Like many of our ratepayers, Christchurch City Council has been hit hard financially by the COVID-19 pandemic and we’re facing very challenging times ahead.
We need to support our city as we recover from the COVID-19 pandemic after a decade of rebuilding from the earthquakes. We must also prepare for the impact of climate change while continuing to provide the core services we know are important to our city’s residents.
We’re balancing this with continuing to try to keep rates increases as low as possible.
Our financial challenges were well documented earlier this year when we prepared our budget (Annual Plan) for 2020–21 to take into account the impact of the COVID-19 pandemic.
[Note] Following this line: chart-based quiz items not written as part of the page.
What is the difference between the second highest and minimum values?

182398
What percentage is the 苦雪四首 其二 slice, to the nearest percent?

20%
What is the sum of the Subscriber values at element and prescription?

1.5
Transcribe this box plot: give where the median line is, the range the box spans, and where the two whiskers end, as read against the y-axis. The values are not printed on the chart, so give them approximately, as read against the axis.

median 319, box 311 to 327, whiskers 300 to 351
We lost income during the COVID-19 lockdown while our facilities, such as recreation and sport centres, were closed. Our revenue levels continued to be impacted as we moved down through the alert levels because, in line with Government guidelines, there were limits on the number of people being able to use our facilities at one time. The number of people visiting some of our facilities has still not returned to pre-COVID-19 levels.
We’re also expecting smaller dividends from our investments held by trading company Christchurch Holdings Limited, which has been seriously impacted by the COVID-19 pandemic and subsequent economic slow-down.
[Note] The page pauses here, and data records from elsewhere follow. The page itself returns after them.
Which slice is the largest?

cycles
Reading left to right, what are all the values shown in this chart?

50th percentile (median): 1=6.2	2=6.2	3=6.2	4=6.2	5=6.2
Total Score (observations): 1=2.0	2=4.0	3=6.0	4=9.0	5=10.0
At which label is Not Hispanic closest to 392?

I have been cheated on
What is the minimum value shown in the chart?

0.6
In our budget for 2020–21 we took the unusual step of borrowing $86.3 million over three years to cover some of this shortfall. We’ve committed to paying these borrowings back over the next five years.
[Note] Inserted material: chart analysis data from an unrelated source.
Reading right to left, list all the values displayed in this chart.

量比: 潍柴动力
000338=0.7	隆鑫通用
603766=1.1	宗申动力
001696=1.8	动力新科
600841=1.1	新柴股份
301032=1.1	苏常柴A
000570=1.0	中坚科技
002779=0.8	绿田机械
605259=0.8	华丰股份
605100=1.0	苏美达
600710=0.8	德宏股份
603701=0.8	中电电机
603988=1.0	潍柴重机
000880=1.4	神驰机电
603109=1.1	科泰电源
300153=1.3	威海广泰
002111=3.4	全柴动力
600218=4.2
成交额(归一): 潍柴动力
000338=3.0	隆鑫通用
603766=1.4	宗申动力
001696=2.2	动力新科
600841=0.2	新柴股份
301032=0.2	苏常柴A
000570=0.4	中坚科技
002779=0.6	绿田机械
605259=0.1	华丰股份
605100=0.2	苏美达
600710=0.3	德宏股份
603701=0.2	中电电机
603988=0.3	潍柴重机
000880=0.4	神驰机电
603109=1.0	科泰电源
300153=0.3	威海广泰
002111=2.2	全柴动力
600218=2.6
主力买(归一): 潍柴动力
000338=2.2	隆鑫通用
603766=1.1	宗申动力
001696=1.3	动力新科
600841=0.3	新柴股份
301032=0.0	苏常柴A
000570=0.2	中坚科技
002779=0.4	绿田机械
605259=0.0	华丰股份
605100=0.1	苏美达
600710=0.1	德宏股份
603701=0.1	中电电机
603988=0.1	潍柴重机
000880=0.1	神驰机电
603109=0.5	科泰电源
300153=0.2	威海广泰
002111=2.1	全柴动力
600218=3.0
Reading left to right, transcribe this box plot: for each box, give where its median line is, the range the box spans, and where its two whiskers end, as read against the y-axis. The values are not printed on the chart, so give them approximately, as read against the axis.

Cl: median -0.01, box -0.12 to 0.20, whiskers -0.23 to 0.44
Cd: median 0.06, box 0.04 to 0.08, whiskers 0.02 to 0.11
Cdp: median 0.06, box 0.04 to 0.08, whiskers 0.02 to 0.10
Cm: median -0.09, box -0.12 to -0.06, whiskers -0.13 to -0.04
We also made some savings in our Updated Annual Plan 2020–21 knowing that we’ll need to make further reductions to day-to-day running costs as we develop our Long Term Plan. We already know that we need to make permanent savings of $26–$40 million each year to address the impact of the pandemic, while keeping rates increases as low as possible.
We’re looking at all avenues available to help us make these savings in our Long Term Plan. As we did with the Updated Annual Plan 2020–21 earlier this year, we’re continuing to look at savings across the organisation, our borrowing levels and spending on our capital programme.
We’re looking closely at the services we provide, and whether we need to make changes. We can’t afford everything immediately so we will need to prioritise what we can do now, and what needs to wait.